When the Federal Motor Carrier Safety Administration published in early 2014 its latest electronic logging device mandate proposal (the final version of which is set to publish next week), it estimated an annualized cost of compliance per truck of between $165 and $832.
But, the agency said then and now, truck operators will recoup those costs and then some each year in time, filing work and money on paper logs. Per its estimates, drivers will save $809 a year, broken down as: $623 saved annually on time spent filling out paper logs and sending them to carriers, $144 on time spent on so-called “clerical time” and $42 a year on paper logs.
Public commenters subsequently took the agency to task on those numbers, saying FMCSA failed to account for unmeasured but costly impacts to the industry from an ELD mandate, such as greater driver turnover, extra compliance personnel, additional driver training, device maintenance and more.
Commenters instead placed the annual costs of compliance at between $800 and $6,000, much higher than the “very conservative approach,” said commenters, to ELD costs taken by FMCSA in its proposed rule.
And to commenters’ points, FMCSA says it took steps in the final version of the ELD mandate to lower costs of compliance, chief among those measures nixing the requirement that the systems have telematics functionality. That means compliant devices will not need to have cellular service.
That lowers the cost of compliance in two ways: Lowering the initial price tag of compliant devices and removing the effective requirement to pay for a monthly subscription fee.
FMCSA’s 2014 proposal required such connectivity as a means for roadside inspectors to check drivers’ logs and ELD data.

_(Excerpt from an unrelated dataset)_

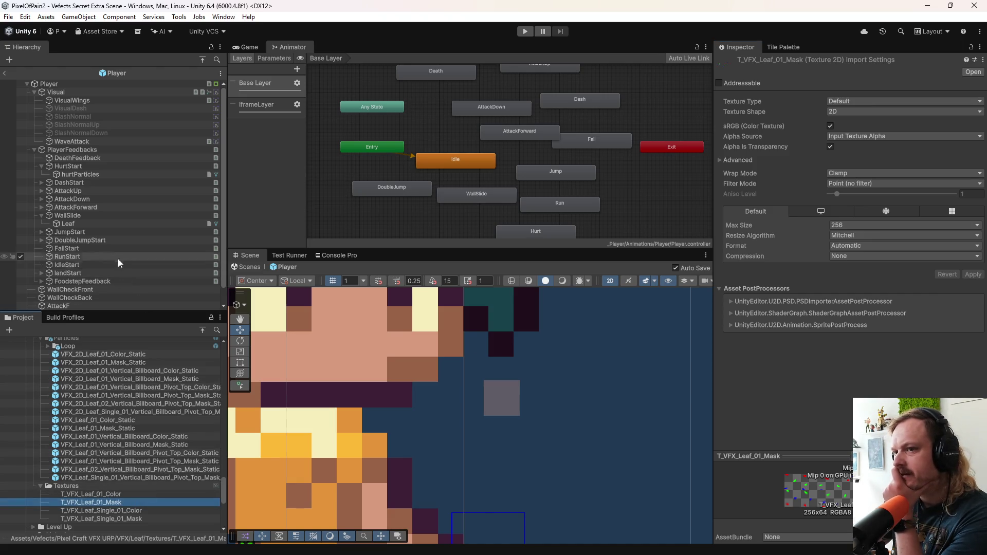
{"action": "left_click", "coordinate": [125, 223]}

However, the final ELD rule allows for local connections, like Bluetooth and USB 2.0, at roadside.
Though that is a small win for small business truckers looking for simpler means of compliance, the agency did cast aside requests for small carriers, such as owner-operators, to be exempt from the ELD mandate.
Some commenters on the agency’s 2011 version of the rule said that because small businesses account for such a large percentage of the industry’s carriers, the agency would need a cost-benefit analysis specifically for small trucking companies to see if there was a disparate impact on such businesses before pushing the mandate on them.
FMCSA, however, disagrees, saying “it is not required…to provide an exception to its safety rules based solely on the fact that the businesses are small.”
“Safety requirements generally do not vary with the size of the fleet,” the agency wrote in response to the request. “And the ELD rulemaking should not deviate from that practice.”
Also, FMCSA said, the requirement is more applicable to drivers “rather than the fleet,” making fleet size a non-starter for exemptions to the mandate.